** Text provided follows **
The Design of Providence: An Anthology Celebrating America’s 250 Years

Whew! For those of you who’ve had a baby… well, books are a lot like that. Especially this one.

Because I didn’t write it all. I merely contributed—and then had to manage it. I’m the managing editor of a huge project I’m still excited about. I’ve never overseen a project like this… but it was worth it.

This book is a collection of short stories set during the American Revolution. Some authors you may recognize, like Shannon McNear. Others you may not. One remarkable history teacher wrote a story about John Laurens, one of those little-known heroes who deserves more attention. A writer friend blew my socks off with her captivating tale of William Lee, George Washington’s enslaved manservant. I closed the collection with a short story featuring John Adams and the king, a scene I fear HBO flubbed. You be the judge.

As I wrote my own contributions, received the others, critiqued, edited, and revised, I noticed some things.

The stories were darker than I expected. Maybe I still wear rose-colored glasses when I look back at the War for Independence. But the fact was, we were fighting the world’s greatest superpower at the time.

France had lost the Seven Years’ War (we know it as the French and Indian War, but it was a global conflict). From 1763 onward, the plea “Rule, Brittania!” became fact. Britain’s navy would soon dominate the globe. Meanwhile, France nursed her wounds.

For the Thirteen Colonies to unite, much less win their struggle for independence, took a true miracle. The first miracle was the Great Awakening.
** End of Text provided **
** Extracted entries follows **
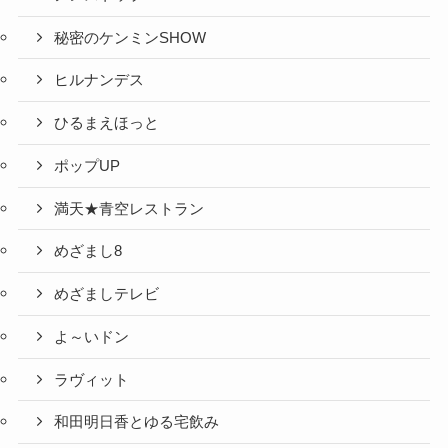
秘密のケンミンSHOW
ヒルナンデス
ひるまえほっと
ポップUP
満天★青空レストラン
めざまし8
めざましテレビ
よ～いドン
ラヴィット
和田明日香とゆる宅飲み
** End of Extracted entries **
Requirement 1 - In the text about the American Revolution anthology, what historical figure is the subject of the story written by the history teacher?
Requirement 2 - Write the next part of the text about the American Revolution anthology, picking up after its final sentence.

Task result 1 - John Laurens.

Task result 2 -
George Whitefield crossed the Atlantic thirteen times as he preached—often in open fields. His voice could reach tens of thousands without a mike. He became a household name, and in 1775, five years after his death in Massachusetts, militiamen broke open the crypt where he was buried. They wanted to touch his clothing in superstitious hope. In their minds, this minister had become fused with the God he preached.

During this awakening, the gospel affected everyone. Not everyone was converted, but the men who wrote and approved the Declaration of Independence understood biblical principles. They understood that men were not angels. They understood that natural rights came from heaven, not the government. So the Crown—or Parliament—had no right to take certain things away.

We hold these truths to be self-evident, that all men are created equal, that they are endowed by their Creator with certain unalienable Rights, that among these are Life, Liberty and the pursuit of Happiness…

Our Creator gives us these things. Not the government. What a concept!

Throughout the struggles and near-impossibilities he faced, Washington looked to God. In a letter he wrote later, he said this:

“The Man must be bad indeed who can look upon the events of the American Revolution without feeling the warmest gratitude towards the great Author of the Universe whose divine interposition was so frequently manifested in our behalf.”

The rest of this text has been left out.